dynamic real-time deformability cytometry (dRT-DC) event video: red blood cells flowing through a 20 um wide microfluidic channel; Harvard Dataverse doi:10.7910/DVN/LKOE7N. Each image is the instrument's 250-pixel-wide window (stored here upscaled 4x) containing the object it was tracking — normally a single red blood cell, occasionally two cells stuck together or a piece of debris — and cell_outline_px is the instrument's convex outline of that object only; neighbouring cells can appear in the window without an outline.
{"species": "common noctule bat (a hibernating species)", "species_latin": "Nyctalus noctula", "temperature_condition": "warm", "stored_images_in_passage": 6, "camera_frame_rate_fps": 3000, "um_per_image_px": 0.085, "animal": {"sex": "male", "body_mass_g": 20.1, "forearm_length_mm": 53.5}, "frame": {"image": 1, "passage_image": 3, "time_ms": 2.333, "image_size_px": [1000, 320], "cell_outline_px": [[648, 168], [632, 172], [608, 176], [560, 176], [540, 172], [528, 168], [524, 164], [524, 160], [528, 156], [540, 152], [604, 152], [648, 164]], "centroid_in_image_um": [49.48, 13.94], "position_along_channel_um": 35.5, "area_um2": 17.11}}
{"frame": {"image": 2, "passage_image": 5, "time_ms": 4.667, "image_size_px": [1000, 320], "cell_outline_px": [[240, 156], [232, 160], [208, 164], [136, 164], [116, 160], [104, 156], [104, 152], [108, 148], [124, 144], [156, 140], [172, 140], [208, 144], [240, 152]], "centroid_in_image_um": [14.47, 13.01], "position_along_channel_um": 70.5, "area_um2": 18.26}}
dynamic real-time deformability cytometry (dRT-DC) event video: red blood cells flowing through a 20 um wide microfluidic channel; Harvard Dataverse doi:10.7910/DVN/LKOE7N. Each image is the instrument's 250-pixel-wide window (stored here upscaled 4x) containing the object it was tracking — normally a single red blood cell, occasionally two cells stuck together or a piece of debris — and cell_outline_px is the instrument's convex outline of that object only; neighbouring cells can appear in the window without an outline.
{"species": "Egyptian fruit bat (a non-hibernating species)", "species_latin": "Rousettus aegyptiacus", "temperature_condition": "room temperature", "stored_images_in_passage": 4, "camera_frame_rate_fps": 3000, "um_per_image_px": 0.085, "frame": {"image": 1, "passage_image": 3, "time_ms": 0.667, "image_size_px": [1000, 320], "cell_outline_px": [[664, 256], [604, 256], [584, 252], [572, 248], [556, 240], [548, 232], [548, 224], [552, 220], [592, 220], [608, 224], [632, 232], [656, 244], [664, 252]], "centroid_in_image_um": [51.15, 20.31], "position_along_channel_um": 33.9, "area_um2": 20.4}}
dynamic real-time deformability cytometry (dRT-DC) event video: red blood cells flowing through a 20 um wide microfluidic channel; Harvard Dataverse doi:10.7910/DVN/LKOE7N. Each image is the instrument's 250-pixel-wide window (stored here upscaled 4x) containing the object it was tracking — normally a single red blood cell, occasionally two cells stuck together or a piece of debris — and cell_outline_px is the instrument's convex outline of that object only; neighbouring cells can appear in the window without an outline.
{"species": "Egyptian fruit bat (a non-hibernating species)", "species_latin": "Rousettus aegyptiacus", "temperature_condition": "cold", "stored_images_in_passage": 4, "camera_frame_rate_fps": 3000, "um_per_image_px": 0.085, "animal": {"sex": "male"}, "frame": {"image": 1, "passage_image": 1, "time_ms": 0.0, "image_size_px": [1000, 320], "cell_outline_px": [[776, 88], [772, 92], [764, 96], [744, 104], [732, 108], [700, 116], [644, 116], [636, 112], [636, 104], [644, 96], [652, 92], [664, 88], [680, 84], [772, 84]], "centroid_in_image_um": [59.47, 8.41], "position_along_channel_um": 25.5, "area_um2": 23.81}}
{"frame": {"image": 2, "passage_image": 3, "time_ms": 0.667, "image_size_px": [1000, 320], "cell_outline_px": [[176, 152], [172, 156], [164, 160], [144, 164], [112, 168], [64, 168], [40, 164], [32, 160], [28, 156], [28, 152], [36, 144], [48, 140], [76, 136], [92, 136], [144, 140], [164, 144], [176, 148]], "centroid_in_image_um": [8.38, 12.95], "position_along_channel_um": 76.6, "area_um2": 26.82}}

------------------------------------------------------------------------

| What this task involves |
Restate every line of the data word for word.

| Reply |
dynamic real-time deformability cytometry (dRT-DC) event video: red blood cells flowing through a 20 um wide microfluidic channel; Harvard Dataverse doi:10.7910/DVN/LKOE7N. Each image is the instrument's 250-pixel-wide window (stored here upscaled 4x) containing the object it was tracking — normally a single red blood cell, occasionally two cells stuck together or a piece of debris — and cell_outline_px is the instrument's convex outline of that object only; neighbouring cells can appear in the window without an outline.
{"species": "common noctule bat (a hibernating species)", "species_latin": "Nyctalus noctula", "temperature_condition": "warm", "stored_images_in_passage": 6, "camera_frame_rate_fps": 3000, "um_per_image_px": 0.085, "animal": {"sex": "male", "body_mass_g": 20.1, "forearm_length_mm": 53.5}, "frame": {"image": 1, "passage_image": 3, "time_ms": 2.333, "image_size_px": [1000, 320], "cell_outline_px": [[648, 168], [632, 172], [608, 176], [560, 176], [540, 172], [528, 168], [524, 164], [524, 160], [528, 156], [540, 152], [604, 152], [648, 164]], "centroid_in_image_um": [49.48, 13.94], "position_along_channel_um": 35.5, "area_um2": 17.11}}
{"frame": {"image": 2, "passage_image": 5, "time_ms": 4.667, "image_size_px": [1000, 320], "cell_outline_px": [[240, 156], [232, 160], [208, 164], [136, 164], [116, 160], [104, 156], [104, 152], [108, 148], [124, 144], [156, 140], [172, 140], [208, 144], [240, 152]], "centroid_in_image_um": [14.47, 13.01], "position_along_channel_um": 70.5, "area_um2": 18.26}}
dynamic real-time deformability cytometry (dRT-DC) event video: red blood cells flowing through a 20 um wide microfluidic channel; Harvard Dataverse doi:10.7910/DVN/LKOE7N. Each image is the instrument's 250-pixel-wide window (stored here upscaled 4x) containing the object it was tracking — normally a single red blood cell, occasionally two cells stuck together or a piece of debris — and cell_outline_px is the instrument's convex outline of that object only; neighbouring cells can appear in the window without an outline.
{"species": "Egyptian fruit bat (a non-hibernating species)", "species_latin": "Rousettus aegyptiacus", "temperature_condition": "room temperature", "stored_images_in_passage": 4, "camera_frame_rate_fps": 3000, "um_per_image_px": 0.085, "frame": {"image": 1, "passage_image": 3, "time_ms": 0.667, "image_size_px": [1000, 320], "cell_outline_px": [[664, 256], [604, 256], [584, 252], [572, 248], [556, 240], [548, 232], [548, 224], [552, 220], [592, 220], [608, 224], [632, 232], [656, 244], [664, 252]], "centroid_in_image_um": [51.15, 20.31], "position_along_channel_um": 33.9, "area_um2": 20.4}}
dynamic real-time deformability cytometry (dRT-DC) event video: red blood cells flowing through a 20 um wide microfluidic channel; Harvard Dataverse doi:10.7910/DVN/LKOE7N. Each image is the instrument's 250-pixel-wide window (stored here upscaled 4x) containing the object it was tracking — normally a single red blood cell, occasionally two cells stuck together or a piece of debris — and cell_outline_px is the instrument's convex outline of that object only; neighbouring cells can appear in the window without an outline.
{"species": "Egyptian fruit bat (a non-hibernating species)", "species_latin": "Rousettus aegyptiacus", "temperature_condition": "cold", "stored_images_in_passage": 4, "camera_frame_rate_fps": 3000, "um_per_image_px": 0.085, "animal": {"sex": "male"}, "frame": {"image": 1, "passage_image": 1, "time_ms": 0.0, "image_size_px": [1000, 320], "cell_outline_px": [[776, 88], [772, 92], [764, 96], [744, 104], [732, 108], [700, 116], [644, 116], [636, 112], [636, 104], [644, 96], [652, 92], [664, 88], [680, 84], [772, 84]], "centroid_in_image_um": [59.47, 8.41], "position_along_channel_um": 25.5, "area_um2": 23.81}}
{"frame": {"image": 2, "passage_image": 3, "time_ms": 0.667, "image_size_px": [1000, 320], "cell_outline_px": [[176, 152], [172, 156], [164, 160], [144, 164], [112, 168], [64, 168], [40, 164], [32, 160], [28, 156], [28, 152], [36, 144], [48, 140], [76, 136], [92, 136], [144, 140], [164, 144], [176, 148]], "centroid_in_image_um": [8.38, 12.95], "position_along_channel_um": 76.6, "area_um2": 26.82}}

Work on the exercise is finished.